Text ▸
++++++++++
All the world wanted was great phone within their network
"BlackBerry (NASDAQ:BBRY) used to be known worldwide for secure messaging. How did we know our BlackBerry messaging was secure?
BlackBerry offered consumers a service called BIS, and it used a proprietary network (far from the Wild West of the Internet) to compress, encrypt, and push messages out to customers. Moreover, BIS was intelligent enough to follow the user wherever they travelled, thereby saving loads of roaming fees. It also had PIN-based messages if you wanted to appear really stealthy.
BIS was a “walled garden” email and messaging system. One had to be a member (subscriber) to enter the garden, and thus it felt…well, secure. BlackBerry, via BIS (and its enterprise big brother BES), was synonymous with secure, compressed, push email and messaging. And the business users rejoiced, slept better, and generally ignored the security snob who tried to debate the merits of other secure solutions.
However, with BB10 (at least for consumers), BIS is gone…and so, too, is that secure feeling. We’ve been kicked out of the garden.
My BB10 is now just like everything else. It uses the Internet and “polling” to get email. It uses ActiveSync or Pop3 or iMAP to sync email. BBM (its proprietary messaging client) does use BlackBerry’s network, although I had to look hard to find that to be true.
Still, a BB10 phone feels like every other smartphone we can use in the Wild West. I also lost my data compression (important in some emerging markets with lower bandwidth connections), my push email, and my encryption. Without these features, I might as well get a “cooler” smartphone.
++++++++++
Collected material ▸
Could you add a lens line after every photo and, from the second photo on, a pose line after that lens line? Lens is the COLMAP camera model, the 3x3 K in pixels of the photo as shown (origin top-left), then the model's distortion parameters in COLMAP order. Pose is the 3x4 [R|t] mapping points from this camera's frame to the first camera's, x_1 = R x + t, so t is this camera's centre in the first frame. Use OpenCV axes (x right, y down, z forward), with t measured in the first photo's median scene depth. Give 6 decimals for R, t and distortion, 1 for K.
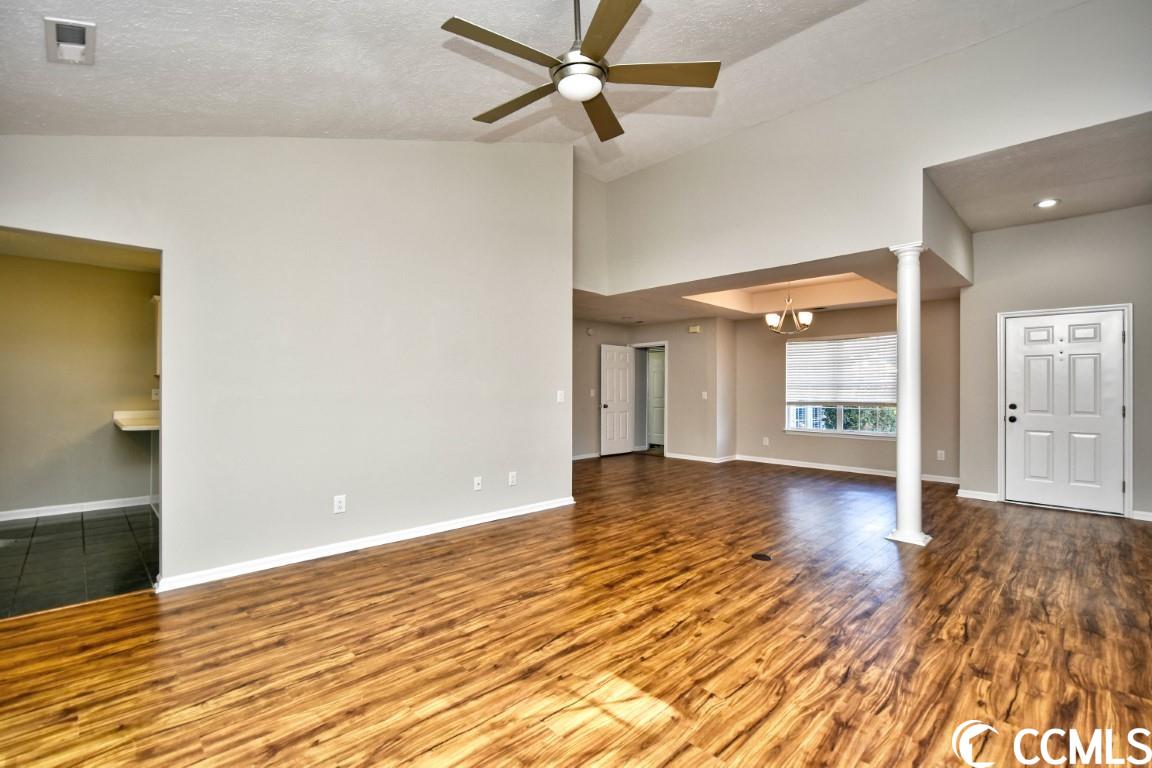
lens RADIAL K [[516.4, 0, 576.0], [0, 516.4, 384.0], [0, 0, 1]] dist [0.001668, -0.000388]
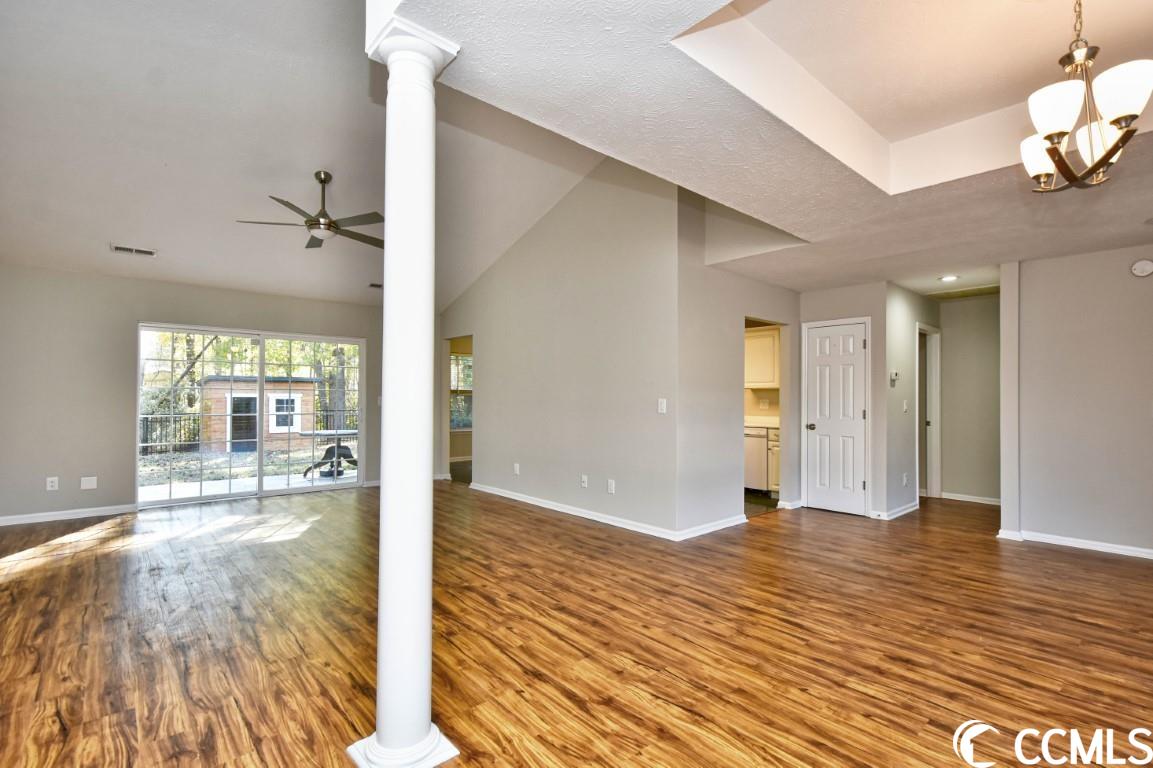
lens RADIAL K [[527.8, 0, 567.7], [0, 527.8, 385.7], [0, 0, 1]] dist [0.002647, 0.000307]
pose [[-0.068463, -0.026859, -0.997292, 1.543931], [0.001005, 0.999635, -0.026991, 0.028276], [0.997653, -0.002850, -0.068411, 1.686929]]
++++++++++
Explore the material ▸
a: Copy the stretch of the BlackBerry text from "BlackBerry offered consumers" through "appear really stealthy." word for word.
b: According to the BlackBerry text, which messaging client on BB10 still uses BlackBerry's own network?

Responses by item number ▸
a:
BlackBerry offered consumers a service called BIS, and it used a proprietary network (far from the Wild West of the Internet) to compress, encrypt, and push messages out to customers. Moreover, BIS was intelligent enough to follow the user wherever they travelled, thereby saving loads of roaming fees. It also had PIN-based messages if you wanted to appear really stealthy.

b: BBM, BlackBerry's proprietary messaging client.